Oncogene and Tumor Suppressor Gene Classification Using Protein Language Model Embeddings and a Novel Optimization Strategy

Background : Recent advances in protein language models (PLMs) and deep representation learning have enabled the creation of highly informative embeddings of protein sequences. Accurate classification of oncogenes and tumor suppressor genes (TSGs) from these embeddings has the potential to reveal biologically meaningful patterns relevant to cancer biology. Methods : We compiled a balanced dataset of 304 cancer-related human proteins, including both oncogenes and TSGs, mapped to UniProt IDs. Protein sequence embeddings were generated using ESM, and dimensionality reduction was performed with Principal Component Analysis (PCA). A novel neural network training pipeline was implemented using our custom optimizer, PCAGroupAdam. Its performance was benchmarked against traditional optimizers (Adam, SGD, RMSprop) and a classical Random Forest classifier. Model evaluation employed cross-validation, ROC-AUC analysis, confusion matrices, and advanced explainable AI (SHAP) techniques. Statistical comparisons between models were performed using paired t-tests. Results : The PCAGroupAdam-based neural network outperformed all baselines, achieving an accuracy of 0.66 and an ROC-AUC of 0.70 on the full dataset.
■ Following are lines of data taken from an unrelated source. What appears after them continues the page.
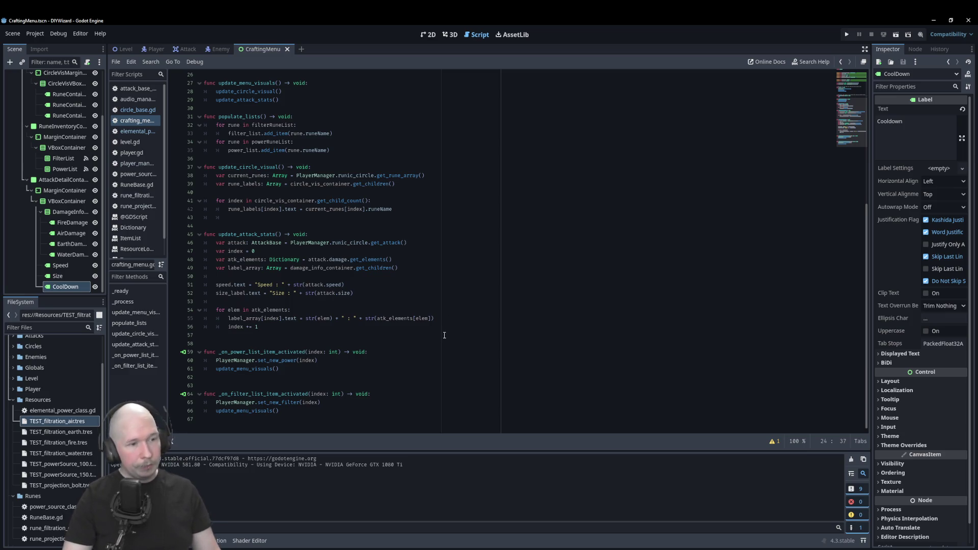
{"action": "left_click", "coordinate": [437, 267]}
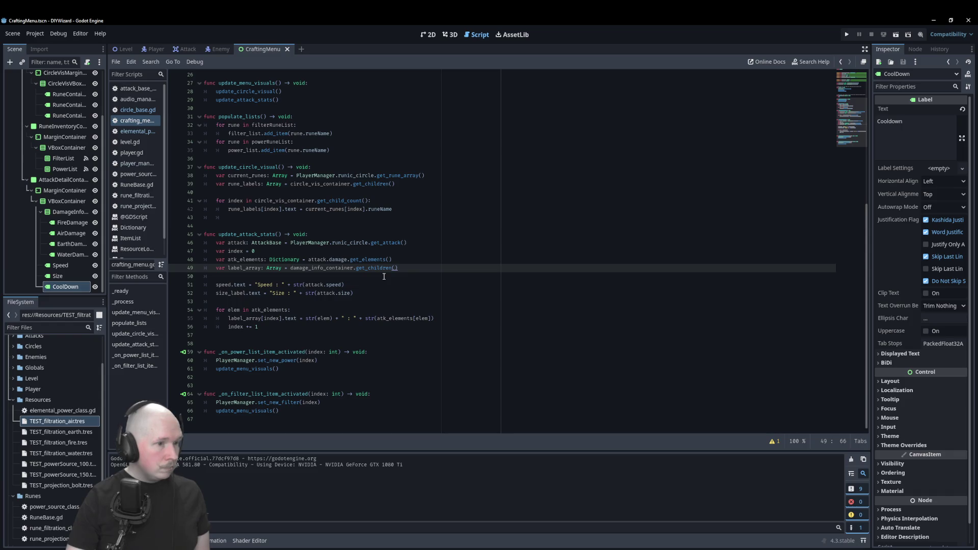
{"action": "left_click", "coordinate": [232, 296]}
Step: Add cooldown.text = "Cooldown : " + str(PlayerManager.circle_cooldown) on line 53, then run the scene
{"action": "key", "text": "Down"}
{"action": "type", "text": "cooldown.text"}
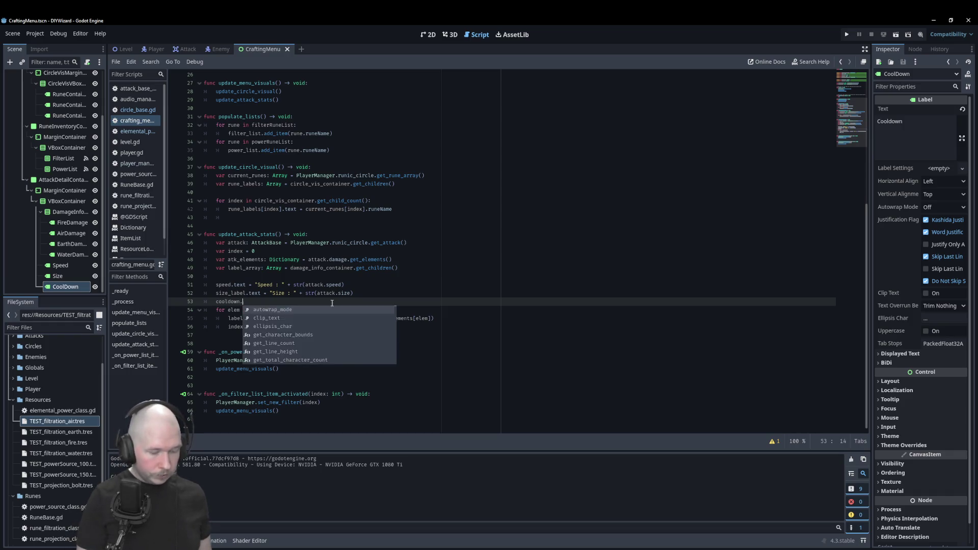
{"action": "type", "text": " = \""}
SHAP analysis revealed that discriminative information was distributed across multiple embedding dimensions rather than concentrated in a single feature. Feature importance from both neural and tree-based models provided convergent insights. Statistical tests confirmed that PCAGroupAdam yielded significantly better performance than standard optimizers (p<0.05). Conclusions : Our results demonstrate that combining protein embeddings with a novel group-based optimizer provides improved classification of oncogenes and TSGs compared to standard approaches. The methodology is robust, reproducible, and extensible to larger protein datasets. This approach may contribute to a better understanding of cancer-related protein function and highlights the potential of explainable deep learning in computational oncology.